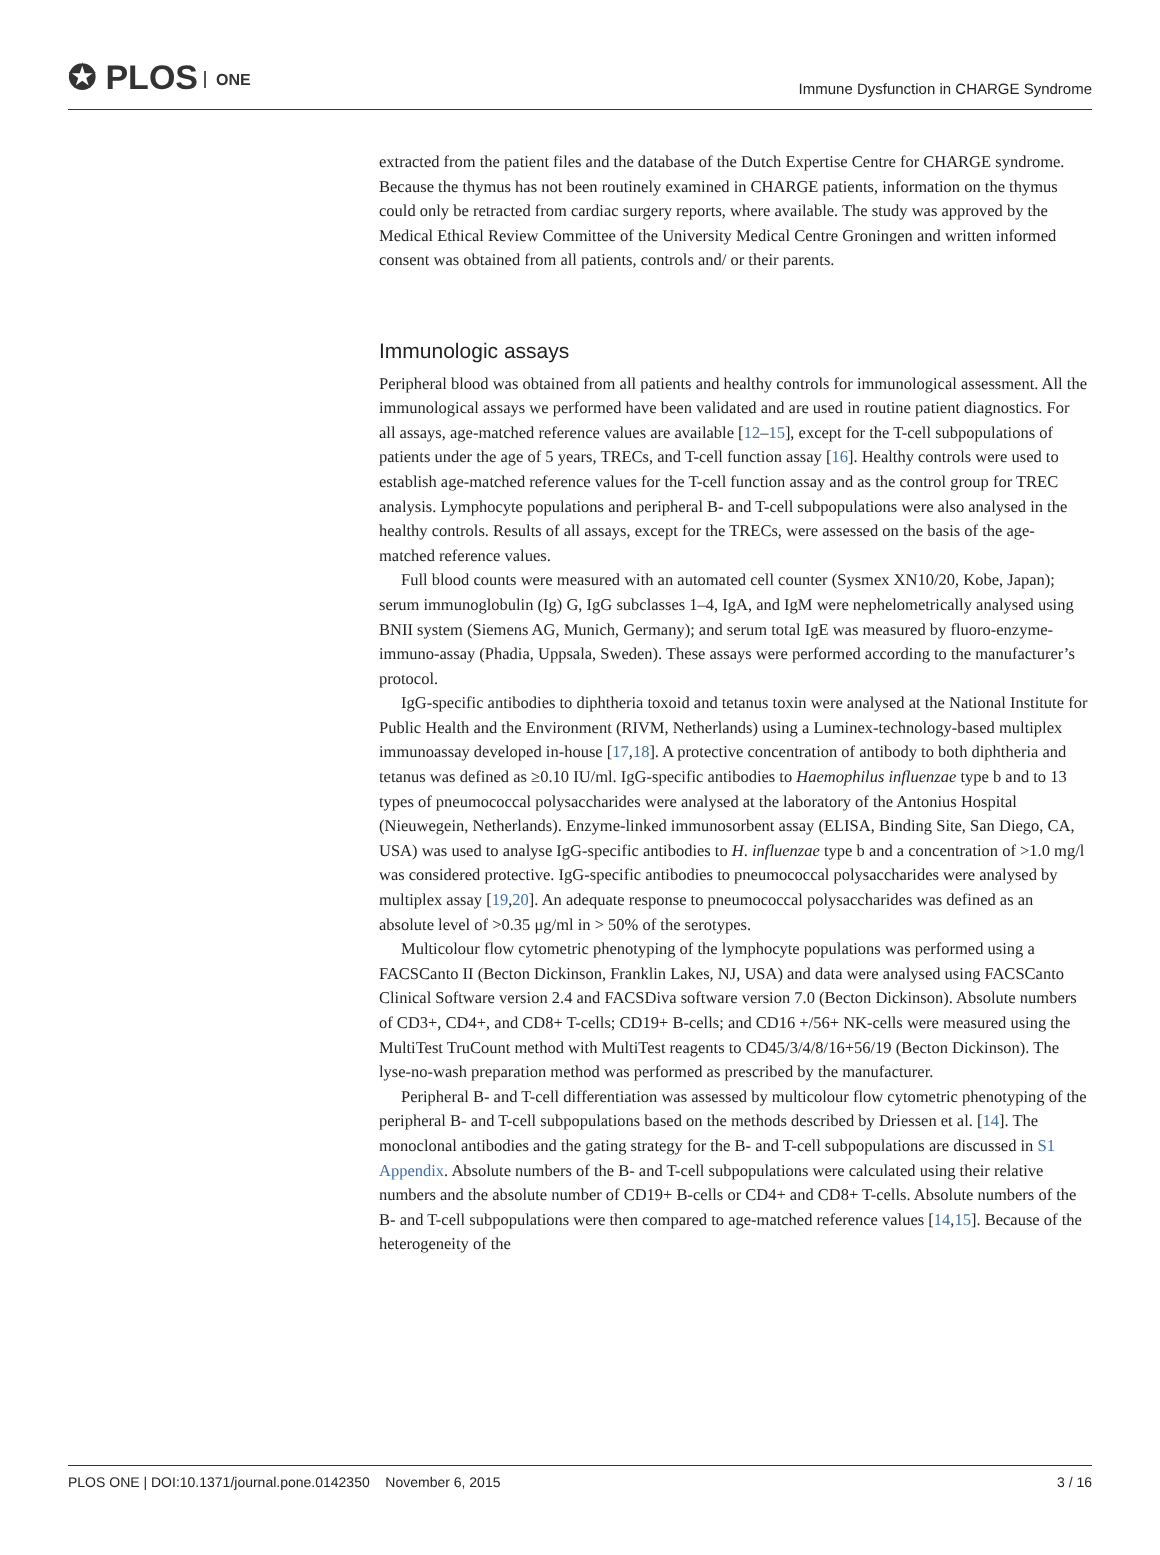✪ PLOS ONE
Immune Dysfunction in CHARGE Syndrome
extracted from the patient files and the database of the Dutch Expertise Centre for CHARGE syndrome. Because the thymus has not been routinely examined in CHARGE patients, information on the thymus could only be retracted from cardiac surgery reports, where available. The study was approved by the Medical Ethical Review Committee of the University Medical Centre Groningen and written informed consent was obtained from all patients, controls and/ or their parents.
Immunologic assays
Peripheral blood was obtained from all patients and healthy controls for immunological assessment. All the immunological assays we performed have been validated and are used in routine patient diagnostics. For all assays, age-matched reference values are available [12–15], except for the T-cell subpopulations of patients under the age of 5 years, TRECs, and T-cell function assay [16]. Healthy controls were used to establish age-matched reference values for the T-cell function assay and as the control group for TREC analysis. Lymphocyte populations and peripheral B- and T-cell subpopulations were also analysed in the healthy controls. Results of all assays, except for the TRECs, were assessed on the basis of the age-matched reference values.
Full blood counts were measured with an automated cell counter (Sysmex XN10/20, Kobe, Japan); serum immunoglobulin (Ig) G, IgG subclasses 1–4, IgA, and IgM were nephelometrically analysed using BNII system (Siemens AG, Munich, Germany); and serum total IgE was measured by fluoro-enzyme-immuno-assay (Phadia, Uppsala, Sweden). These assays were performed according to the manufacturer’s protocol.
IgG-specific antibodies to diphtheria toxoid and tetanus toxin were analysed at the National Institute for Public Health and the Environment (RIVM, Netherlands) using a Luminex-technology-based multiplex immunoassay developed in-house [17,18]. A protective concentration of antibody to both diphtheria and tetanus was defined as ≥0.10 IU/ml. IgG-specific antibodies to Haemophilus influenzae type b and to 13 types of pneumococcal polysaccharides were analysed at the laboratory of the Antonius Hospital (Nieuwegein, Netherlands). Enzyme-linked immunosorbent assay (ELISA, Binding Site, San Diego, CA, USA) was used to analyse IgG-specific antibodies to H. influenzae type b and a concentration of >1.0 mg/l was considered protective. IgG-specific antibodies to pneumococcal polysaccharides were analysed by multiplex assay [19,20]. An adequate response to pneumococcal polysaccharides was defined as an absolute level of >0.35 μg/ml in > 50% of the serotypes.
Multicolour flow cytometric phenotyping of the lymphocyte populations was performed using a FACSCanto II (Becton Dickinson, Franklin Lakes, NJ, USA) and data were analysed using FACSCanto Clinical Software version 2.4 and FACSDiva software version 7.0 (Becton Dickinson). Absolute numbers of CD3+, CD4+, and CD8+ T-cells; CD19+ B-cells; and CD16 +/56+ NK-cells were measured using the MultiTest TruCount method with MultiTest reagents to CD45/3/4/8/16+56/19 (Becton Dickinson). The lyse-no-wash preparation method was performed as prescribed by the manufacturer.
Peripheral B- and T-cell differentiation was assessed by multicolour flow cytometric phenotyping of the peripheral B- and T-cell subpopulations based on the methods described by Driessen et al. [14]. The monoclonal antibodies and the gating strategy for the B- and T-cell subpopulations are discussed in S1 Appendix. Absolute numbers of the B- and T-cell subpopulations were calculated using their relative numbers and the absolute number of CD19+ B-cells or CD4+ and CD8+ T-cells. Absolute numbers of the B- and T-cell subpopulations were then compared to age-matched reference values [14,15]. Because of the heterogeneity of the
PLOS ONE | DOI:10.1371/journal.pone.0142350 November 6, 2015
3 / 16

## Work request
Retype the data above in full, exactly as it stands, and skip any image.

## Answer section
✪ PLOS ONE
Immune Dysfunction in CHARGE Syndrome
extracted from the patient files and the database of the Dutch Expertise Centre for CHARGE syndrome. Because the thymus has not been routinely examined in CHARGE patients, information on the thymus could only be retracted from cardiac surgery reports, where available. The study was approved by the Medical Ethical Review Committee of the University Medical Centre Groningen and written informed consent was obtained from all patients, controls and/ or their parents.
Immunologic assays
Peripheral blood was obtained from all patients and healthy controls for immunological assessment. All the immunological assays we performed have been validated and are used in routine patient diagnostics. For all assays, age-matched reference values are available [12–15], except for the T-cell subpopulations of patients under the age of 5 years, TRECs, and T-cell function assay [16]. Healthy controls were used to establish age-matched reference values for the T-cell function assay and as the control group for TREC analysis. Lymphocyte populations and peripheral B- and T-cell subpopulations were also analysed in the healthy controls. Results of all assays, except for the TRECs, were assessed on the basis of the age-matched reference values.
Full blood counts were measured with an automated cell counter (Sysmex XN10/20, Kobe, Japan); serum immunoglobulin (Ig) G, IgG subclasses 1–4, IgA, and IgM were nephelometrically analysed using BNII system (Siemens AG, Munich, Germany); and serum total IgE was measured by fluoro-enzyme-immuno-assay (Phadia, Uppsala, Sweden). These assays were performed according to the manufacturer’s protocol.
IgG-specific antibodies to diphtheria toxoid and tetanus toxin were analysed at the National Institute for Public Health and the Environment (RIVM, Netherlands) using a Luminex-technology-based multiplex immunoassay developed in-house [17,18]. A protective concentration of antibody to both diphtheria and tetanus was defined as ≥0.10 IU/ml. IgG-specific antibodies to Haemophilus influenzae type b and to 13 types of pneumococcal polysaccharides were analysed at the laboratory of the Antonius Hospital (Nieuwegein, Netherlands). Enzyme-linked immunosorbent assay (ELISA, Binding Site, San Diego, CA, USA) was used to analyse IgG-specific antibodies to H. influenzae type b and a concentration of >1.0 mg/l was considered protective. IgG-specific antibodies to pneumococcal polysaccharides were analysed by multiplex assay [19,20]. An adequate response to pneumococcal polysaccharides was defined as an absolute level of >0.35 μg/ml in > 50% of the serotypes.
Multicolour flow cytometric phenotyping of the lymphocyte populations was performed using a FACSCanto II (Becton Dickinson, Franklin Lakes, NJ, USA) and data were analysed using FACSCanto Clinical Software version 2.4 and FACSDiva software version 7.0 (Becton Dickinson). Absolute numbers of CD3+, CD4+, and CD8+ T-cells; CD19+ B-cells; and CD16 +/56+ NK-cells were measured using the MultiTest TruCount method with MultiTest reagents to CD45/3/4/8/16+56/19 (Becton Dickinson). The lyse-no-wash preparation method was performed as prescribed by the manufacturer.
Peripheral B- and T-cell differentiation was assessed by multicolour flow cytometric phenotyping of the peripheral B- and T-cell subpopulations based on the methods described by Driessen et al. [14]. The monoclonal antibodies and the gating strategy for the B- and T-cell subpopulations are discussed in S1 Appendix. Absolute numbers of the B- and T-cell subpopulations were calculated using their relative numbers and the absolute number of CD19+ B-cells or CD4+ and CD8+ T-cells. Absolute numbers of the B- and T-cell subpopulations were then compared to age-matched reference values [14,15]. Because of the heterogeneity of the
PLOS ONE | DOI:10.1371/journal.pone.0142350 November 6, 2015
3 / 16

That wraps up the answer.